Well not exactly an app. City Light, a New York-based impact investing firm, recently launched an online tool that can quantify a startup's current and potential future impact. Called the Impact Beacon, the free tool helps founders calculate easily digestible metrics that they can then use in marketing materials or pitch decks.

Jeff Rinehart, one of City Light's partners, says the idea for the tool stemmed from the firm's practice of creating an annual report where it calculates the impact of all its portfolio companies. The firm noticed that its startups were using those numbers in their own communications. 

"It changed the way they recruited, the way they led their all-hands meetings, the way they talked about themselves publicly," says Rinehart. "So that was a light bulb moment for us."

The firm's partners took the research they had already done toward measuring impact, teamed up with the nonprofit Nasdaq Entrepreneurial Center and researchers at Penn State University, and got to work building the Impact Beacon. City Light quietly launched what Rinehart calls an alpha version of the tool in January.

The tool is currently geared toward fourecenders in one of three categories: education, environment, and safety and care. Founders answer a series of questions about what their company does and how effective it is at achieving it. It then projects the company's impact at various levels of scale.

For a green energy company, the tool might determine the amount of emissions it will prevent in a given year, while it might help an education startup calculate the increase in future wages expected to be earned by students that use its product. The firm provides sources for all calculations, from Department of Labor statistics to scientific studies.

Because City Light doesn't verify the responses from founders, there's no way to prevent companies from using the tool to misrepresent what they do in marketing materials. But that's something they could do with or without Impact Beacon's help.

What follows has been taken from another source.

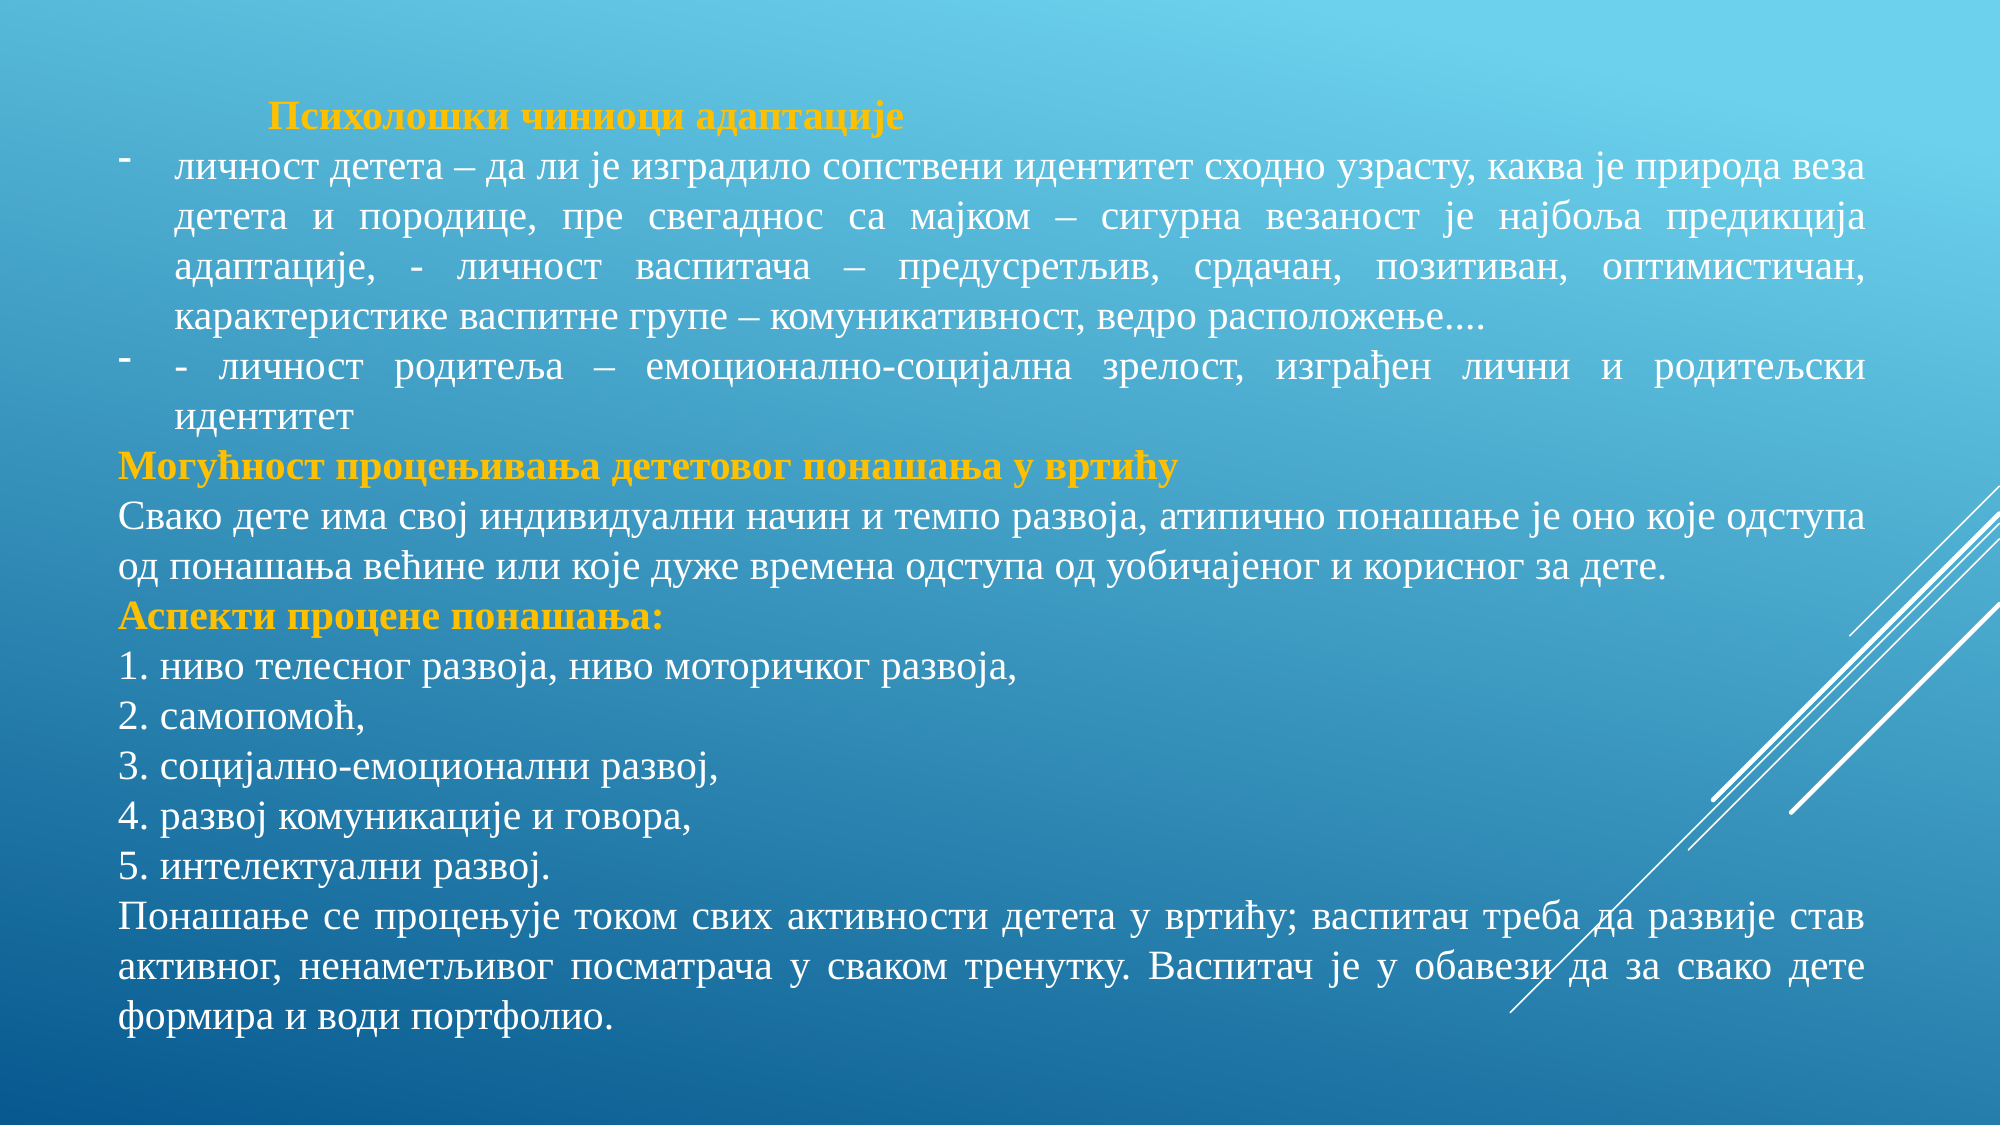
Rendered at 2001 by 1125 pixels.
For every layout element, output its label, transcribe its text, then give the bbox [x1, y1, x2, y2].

text_box Психолошки чиниоци адаптације личност детета – да ли је изградило сопствени идентитет сходно узрасту, каква је природа веза детета и породице, пре свегаднос са мајком – сигурна везаност је најбоља предикција адаптације, - личност васпитача – предусретљив, срдачан, позитиван, оптимистичан, карактеристике васпитне групе – комуникативност, ведро расположење.... - личност родитеља – емоционално-социјална зрелост, изграђен лични и родитељски идентитет Могућност процењивања дететовог понашања у вртићу Свако дете има свој индивидуални начин и темпо развоја, атипично понашање је оно које одступа од понашања већине или које дуже времена одступа од уобичајеног и корисног за дете. Аспекти процене понашања: 1. ниво телесног развоја, ниво моторичког развоја, 2. самопомоћ, 3. социјално-емоционални развој, 4. развој комуникације и говора, 5. интелектуални развој. Понашање се процењује током свих активности детета у вртићу; васпитач треба да развије став активног, ненаметљивог посматрача у сваком тренутку. Васпитач је у обавези да за свако дете формира и води портфолио. [103, 80, 1882, 1046]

More than 1,000 companies have used the tool since it launched, though Rinehart says he hasn't yet heard specific examples of startups using the tool to successfully secure funding or partnerships. Meanwhile, City Light is gathering feedback from the entrepreneurs that use it and will launch a more developed beta version in the fall.

"Currently, every step has an 'other' option where founders can manually enter their answers," says Rinehart. "So we're using that and other feedback to decide what we can add or change."

City Light invests only in startups for which the social benefit is the end product--as in, businesses where more revenue equals more positive impact. A company that buys carbon offsets to compensate for the pollution it emits, for example, wouldn't fit the bill. Participating founders have to sign an agreement promising to track those measurements over time.

While the Impact Beacon could help City Light's partners stay abreast of what's happening in the impact investing space, Rinehart says the main intent is to offer a tool to entrepreneurs whose companies can help the world for the better. 

"The private sector can and should be a part of solving some of the world's biggest problems," he says.